Vegetarian Diet during Pregnancy

The viability of a vegetarian diet during pregnancy largely depends on the diet itself. A vegetarian menu for pregnant women can incorporate various foods including nuts, legumes, soy-based products, and fortified foods like milk and eggs (for lacto-ovo vegetarians).

Below are some meal options for vegetarian pregnant women:

Breakfast for vegetarian pregnant women:

– Yogurt, soy yogurt, or fresh cheese combined with berries and chia seeds.

– Scrambled eggs mixed with beans and sautéed tomatoes.

– Prepare stir-fried tofu with dark leafy greens.

– Have fortified breakfast cereals (check for iron, zinc, and B12) with calcium-fortified soy milk.

Lunch and dinner for vegetarian pregnant women:

– Add beans (such as kidney beans, black beans, or white beans), chickpeas, lentils, or tofu to green salads.

– Mix black beans or hummus with finely chopped raw vegetables.

– Include a boiled egg in a sandwich.

– Drizzle tahini on a falafel sandwich.

– Crush tempeh and use it as a base for tacos, enchiladas, or pasta sauce. Marinate tempeh or tofu and stir-fry with sweet potatoes, broccoli, and other vegetables. Eat brown rice.

Light snacks for vegetarian pregnant women:

– Snack on some almonds, walnuts, cashews, sunflower seeds, or roasted chickpeas.

– Spread peanut butter or almond butter on whole-grain bread or sliced apples.

– Make chia seed pudding with plant-based milk.

– Blend smoothies with fruits, plant-based milk, and nut butter.

– Dip raw vegetables and whole-grain tortilla chips into hummus.

Does a vegetarian diet during pregnancy affect the fetus?

With proper preparation, a vegetarian diet can support healthy fetal development throughout pregnancy. Ensure a focus on providing sufficient protein, iron, vitamin B12, zinc, calcium, vitamin D, iodine, and DHA in the mother’s diet.

[Provided data]
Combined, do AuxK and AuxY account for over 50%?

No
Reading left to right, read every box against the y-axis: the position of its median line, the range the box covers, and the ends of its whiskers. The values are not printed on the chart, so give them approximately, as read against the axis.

[Description of the task] In the text on vegetarian diets during pregnancy, which three nutrients should a reader check for in fortified breakfast cereals? The data come from a separate source and are unrelated to the text.

[Result] Iron, zinc, and B12.